[Opening Dataset content section]

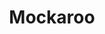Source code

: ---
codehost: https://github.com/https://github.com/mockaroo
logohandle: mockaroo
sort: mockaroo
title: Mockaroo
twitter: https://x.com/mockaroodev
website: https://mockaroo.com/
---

[Closing Dataset content section]

Work required: Which lines above contain the string "https"? Copy each one in full.

Response to the exercise:
codehost: https://github.com/https://github.com/mockaroo
twitter: https://x.com/mockaroodev
website: https://mockaroo.com/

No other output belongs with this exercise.